§ WHAT TO DO
Instruction for the entries that follow: retype exactly the lines from the line with "index dip: (370, 554)" to the line with "thumb mcp: (521, 825)", both included, and omit all others.

-- SUPPLIED RECORDS follows --

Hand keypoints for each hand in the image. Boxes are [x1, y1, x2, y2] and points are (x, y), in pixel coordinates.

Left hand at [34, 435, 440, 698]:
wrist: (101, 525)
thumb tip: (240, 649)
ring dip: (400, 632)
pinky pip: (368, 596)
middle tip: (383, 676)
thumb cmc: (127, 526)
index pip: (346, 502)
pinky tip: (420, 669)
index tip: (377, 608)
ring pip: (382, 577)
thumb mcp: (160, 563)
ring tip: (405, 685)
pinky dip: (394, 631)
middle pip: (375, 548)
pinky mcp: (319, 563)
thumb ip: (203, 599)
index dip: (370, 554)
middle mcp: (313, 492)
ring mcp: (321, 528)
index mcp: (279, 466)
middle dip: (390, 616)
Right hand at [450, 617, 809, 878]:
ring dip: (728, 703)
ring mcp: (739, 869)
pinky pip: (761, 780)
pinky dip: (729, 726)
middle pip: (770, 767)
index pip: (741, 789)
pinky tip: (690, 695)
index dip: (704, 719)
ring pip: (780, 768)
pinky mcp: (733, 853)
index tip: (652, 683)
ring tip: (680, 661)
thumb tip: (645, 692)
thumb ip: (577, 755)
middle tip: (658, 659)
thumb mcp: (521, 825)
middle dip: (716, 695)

-- SUPPLIED RECORDS concluded --
-- SUPPLIED RECORDS follows --

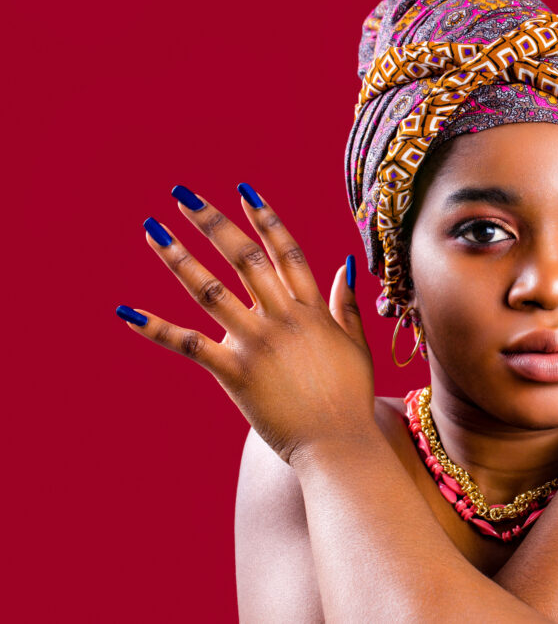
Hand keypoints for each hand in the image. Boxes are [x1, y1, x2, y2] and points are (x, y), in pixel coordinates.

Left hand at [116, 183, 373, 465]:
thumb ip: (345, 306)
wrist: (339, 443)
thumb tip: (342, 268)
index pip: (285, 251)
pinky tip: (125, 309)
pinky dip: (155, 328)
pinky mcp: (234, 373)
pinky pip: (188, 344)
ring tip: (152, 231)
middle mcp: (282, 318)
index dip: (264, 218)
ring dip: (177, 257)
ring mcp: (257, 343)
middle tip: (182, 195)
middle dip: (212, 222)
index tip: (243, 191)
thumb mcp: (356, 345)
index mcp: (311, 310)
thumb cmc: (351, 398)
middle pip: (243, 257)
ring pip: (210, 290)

-- SUPPLIED RECORDS concluded --

§ FINAL ANSWER
index dip: (370, 554)
middle mcp: (313, 492)
ring mcp: (321, 528)
index mcp: (279, 466)
middle dip: (390, 616)
Right hand at [450, 617, 809, 878]:
ring dip: (728, 703)
ring mcp: (739, 869)
pinky pip: (761, 780)
pinky dip: (729, 726)
middle pip: (770, 767)
index pip: (741, 789)
pinky tip: (690, 695)
index dip: (704, 719)
ring pip: (780, 768)
pinky mcp: (733, 853)
index tip: (652, 683)
ring tip: (680, 661)
thumb tip: (645, 692)
thumb ip: (577, 755)
middle tip: (658, 659)
thumb mcp: (521, 825)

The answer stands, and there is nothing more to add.